Spain Joins Internet Society

With an eye on improved coordination of national
Internet growth strategy, Netizens this week established the Sociedad
Internet de España (ISOC-ES), the Spanish chapter of the Internet Society (ISOC).

The charter assembly coincided with the Third Meeting of Internet Services
Providers in Torremolinos and was organized by ISOC’s Andalusian chapter,
ISOCANDA. Provincial ISOC chapters
of Catalonia, Galicia and Aragon also supported formation of a national
organization.

The new national body will attempt to bring together “users, Internet
providers, major operators and public administration” and “act as referee,
promoter and lobby for an Internet within reach of all Spaniards,” Vmctor
Domingo, president of the Asociación de Internautas, told Europa Press.

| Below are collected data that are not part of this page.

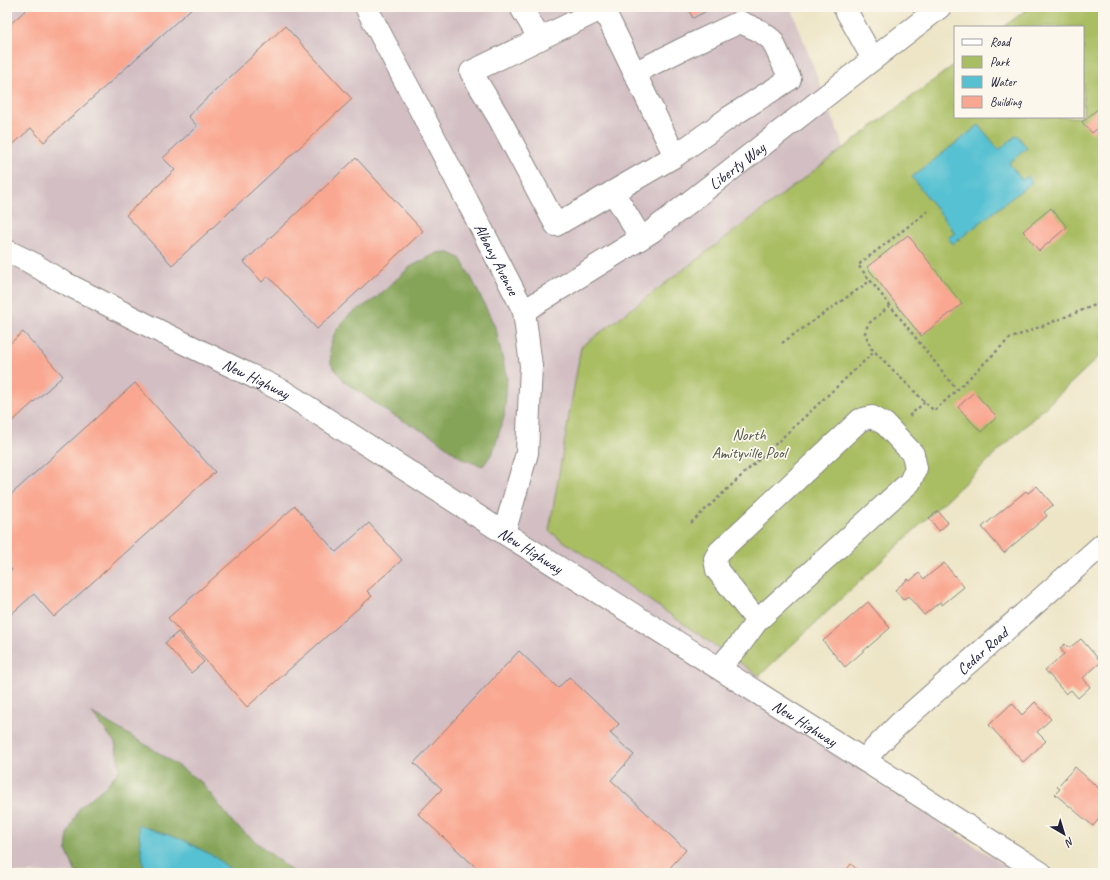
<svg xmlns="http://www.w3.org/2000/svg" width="1110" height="880" viewBox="0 0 1110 880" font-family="Caveat,sans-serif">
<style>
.industrial{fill:#d2bec3}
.green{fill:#a9bd62;stroke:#66704e}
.forest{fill:#86a458;stroke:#54634a}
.water{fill:#57c1d2;stroke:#3c7286}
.building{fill:#f9a791}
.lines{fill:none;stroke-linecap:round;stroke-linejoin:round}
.minor-casing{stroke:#888480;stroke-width:24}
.major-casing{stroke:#888480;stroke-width:24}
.path{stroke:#888480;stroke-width:2.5;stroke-dasharray:3 3;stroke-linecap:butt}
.minor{stroke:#fff;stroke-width:22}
.major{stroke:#fff;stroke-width:22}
.labels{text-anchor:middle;stroke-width:3.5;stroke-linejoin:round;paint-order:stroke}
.street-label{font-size:16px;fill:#22223b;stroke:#fbf7ec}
.park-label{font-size:16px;fill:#515849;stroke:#fbf7ec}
</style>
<rect width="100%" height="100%" fill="#fbf7ec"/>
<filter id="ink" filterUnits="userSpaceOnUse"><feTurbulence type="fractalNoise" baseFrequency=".025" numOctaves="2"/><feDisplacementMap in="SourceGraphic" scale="8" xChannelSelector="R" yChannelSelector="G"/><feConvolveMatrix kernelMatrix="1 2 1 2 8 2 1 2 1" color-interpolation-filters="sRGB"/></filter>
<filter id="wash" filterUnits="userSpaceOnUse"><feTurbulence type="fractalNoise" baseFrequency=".012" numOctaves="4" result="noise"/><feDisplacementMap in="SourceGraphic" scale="16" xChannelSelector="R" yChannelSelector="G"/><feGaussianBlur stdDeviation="0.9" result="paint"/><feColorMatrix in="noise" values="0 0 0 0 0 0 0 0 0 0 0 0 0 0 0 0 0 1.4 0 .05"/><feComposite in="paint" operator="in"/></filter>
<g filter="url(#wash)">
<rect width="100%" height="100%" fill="#ede5c6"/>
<!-- industrial -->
<path class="industrial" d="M 7,7 L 791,7 L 844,148 L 581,347 L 549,531 L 759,676 L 870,778 L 1017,873 L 7,873 Z"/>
<!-- green -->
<path class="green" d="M 1030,7 L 1103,7 L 1103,353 L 759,676 L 549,531 L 581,347 L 955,64 L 955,117 L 1083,117 L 1083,27 L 1003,27 Z"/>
<!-- forest -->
<path class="forest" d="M 447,252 L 460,258 L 473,281 L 496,329 L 507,379 L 504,417 L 493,452 L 483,466 L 464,460 L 432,436 L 389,413 L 344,381 L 331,364 L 330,347 L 335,332 L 349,315 L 375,299 L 410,267 L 437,253 Z
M 92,713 L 153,749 L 201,782 L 234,824 L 294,873 L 76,873 L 66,850 L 68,833 L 80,807 L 106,786 L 120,769 L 115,743 Z"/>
<!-- water -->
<path class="water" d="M 979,125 L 999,150 L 1017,135 L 1027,148 L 1009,163 L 1022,180 L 1028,176 L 1032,182 L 953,244 L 948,238 L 955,233 L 912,177 Z
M 138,825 L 183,840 L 215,857 L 235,873 L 146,873 L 144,870 Z"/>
<g id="blocks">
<!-- building -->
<path class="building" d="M 29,7 L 193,7 L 44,142 L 31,128 L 7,150 L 7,27 Z
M 687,7 L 714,7 L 693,18 Z
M 285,26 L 352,99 L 172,265 L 126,215 L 175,170 L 163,158 L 197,126 L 188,116 Z
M 1100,107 L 1103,110 L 1103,124 L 1092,133 L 1082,122 Z
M 356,158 L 423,231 L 317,329 L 268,276 L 262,282 L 244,262 Z
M 1051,208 L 1067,227 L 1039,251 L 1023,231 Z
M 908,235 L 962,304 L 921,336 L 867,267 Z
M 23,332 L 63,376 L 7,426 L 7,346 Z
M 135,383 L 215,472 L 54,617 L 34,594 L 7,618 L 7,574 L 12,570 L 7,564 L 7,498 Z
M 974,392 L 997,417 L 981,432 L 958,407 Z
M 1037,486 L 1053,505 L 1044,512 L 1047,516 L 1004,553 L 982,527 L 1026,491 L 1028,493 Z
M 295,506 L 336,552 L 369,523 L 402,560 L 367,591 L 372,596 L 247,707 L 168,618 Z
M 938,511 L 948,523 L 939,531 L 929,518 Z
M 944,563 L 964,587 L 942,605 L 940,602 L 924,615 L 908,596 L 903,600 L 895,590 L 908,579 L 910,581 L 919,573 L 924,579 Z
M 868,602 L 890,628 L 845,667 L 823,641 Z
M 178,632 L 204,662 L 191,673 L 165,643 Z
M 1081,639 L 1101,662 L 1083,678 L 1090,687 L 1078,698 L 1071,690 L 1066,694 L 1045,670 L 1064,654 L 1060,648 L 1065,644 L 1069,648 Z
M 519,651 L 558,688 L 569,677 L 619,724 L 610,733 L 634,755 L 611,780 L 686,850 L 665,873 L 482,873 L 418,814 L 442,789 L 414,763 Z
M 1035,702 L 1051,719 L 1037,732 L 1046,741 L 1023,762 L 989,725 L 1012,703 L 1022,715 Z
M 1075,767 L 1103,792 L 1103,814 L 1093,826 L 1055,794 L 1060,789 L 1057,787 Z
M 851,864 L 861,873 L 844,873 Z"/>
</g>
</g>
<g filter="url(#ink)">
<use href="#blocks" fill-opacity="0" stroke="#888480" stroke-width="1"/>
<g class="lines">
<defs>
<g id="minor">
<path id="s1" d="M 366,7 L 412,94 L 524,311 L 531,366 L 527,453 L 504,533"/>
<path d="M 844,7 L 873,59"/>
<path d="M 522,9 L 540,39"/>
<path d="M 634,73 L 695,43 L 740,22 L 760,31 L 772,40 L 790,79 L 730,117 L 675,156 L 556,225 L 499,118 L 471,72 L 603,8 L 675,156"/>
<path d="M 613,192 L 641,238"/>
<path id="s2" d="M 524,311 L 651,232 L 940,7"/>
<path d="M 719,668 L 741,643 L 757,621 L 910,482 L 916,468 L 913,454 L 885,424 L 872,417 L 860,420 L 719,552 L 715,559 L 717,570 L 757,621"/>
<path id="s3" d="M 864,760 L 879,744 L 899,724 L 1103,544"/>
</g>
<g id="major">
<path id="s4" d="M 7,251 L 30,262 L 61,281 L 159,331 L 283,391 L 504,533 L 864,760 L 1041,873"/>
</g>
</defs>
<!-- minor casing -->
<use href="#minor" class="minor-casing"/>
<!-- major casing -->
<use href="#major" class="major-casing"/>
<!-- path -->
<path class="path" d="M 928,211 L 858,265 L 957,390
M 890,306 L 868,324 L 865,333 L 871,348 L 934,411 L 957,390 L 1009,339 L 1103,302
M 782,343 L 870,281
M 909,416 L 925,402
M 691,523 L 874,352"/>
<!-- minor -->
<use href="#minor" class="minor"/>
<!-- major -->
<use href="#major" class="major"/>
</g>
</g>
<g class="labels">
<!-- street labels -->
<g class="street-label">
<text dy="6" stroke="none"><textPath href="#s2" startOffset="258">Liberty Way</textPath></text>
<text dy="6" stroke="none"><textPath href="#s1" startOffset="284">Albany Avenue</textPath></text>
<text dy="6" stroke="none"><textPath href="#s4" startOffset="280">New Highway</textPath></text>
<text dy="6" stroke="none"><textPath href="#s4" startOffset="604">New Highway</textPath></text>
<text dy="6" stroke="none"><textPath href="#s3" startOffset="161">Cedar Road</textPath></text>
<text dy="6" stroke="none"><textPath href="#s4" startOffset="928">New Highway</textPath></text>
</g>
<!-- park labels -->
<g class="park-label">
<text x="749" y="440">North<tspan x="749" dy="18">Amityville Pool</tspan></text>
</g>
</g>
<!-- margin -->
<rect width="1110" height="880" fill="none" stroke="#fbf7ec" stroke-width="24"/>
<!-- legend -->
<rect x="954" y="26" width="130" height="92" fill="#fbf7ec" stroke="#a4a2a5"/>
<rect x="962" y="39" width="20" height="6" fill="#ffffff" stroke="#a4a2a5"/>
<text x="990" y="46" font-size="12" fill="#22223b">Road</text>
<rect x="962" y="56" width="20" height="12" fill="#a9bd62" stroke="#a4a2a5"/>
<text x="990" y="66" font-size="12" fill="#22223b">Park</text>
<rect x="962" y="76" width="20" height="12" fill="#57c1d2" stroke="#a4a2a5"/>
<text x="990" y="86" font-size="12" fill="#22223b">Water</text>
<rect x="962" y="96" width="20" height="12" fill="#f9a791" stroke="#a4a2a5"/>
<text x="990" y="106" font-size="12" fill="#22223b">Building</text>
<!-- north arrow -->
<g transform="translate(1064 834) rotate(142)" stroke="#fbf7ec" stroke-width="3" paint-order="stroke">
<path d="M0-3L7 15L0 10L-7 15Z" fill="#22223b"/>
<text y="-6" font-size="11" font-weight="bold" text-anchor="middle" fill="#22223b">N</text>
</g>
</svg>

Even with several hundred smaller national ISPs, Spanish Net use stands at
around 5 percent of the population — far behind the 40 percent usage
attributed to nations like Sweden or Finland. Internet user groups
attribute this lag largely to the high local telephone rates, poor service
and slow access.

A step beyond the existence of ISOC chapters at the provincial level, this
week’s meeting made good on a June decision by the smaller groups to create
a strategy at the national level. Despite a lack of nationwide
institutional representation, two Spaniards (José Luis Pardos, Spain’s
ambassador to Denmark, and Manuel Sanromá, astronomy professor at Rovira e
Virgili University in Tarragona) serve on ISOC’s international board of
directors.

The Internet Society is a not-for-profit, non-governmental
professional membership organization with more than 150 organization and
8,600 individual members in more than 170 countries. It focuses mainly on
issues like Internet standards, education and policy.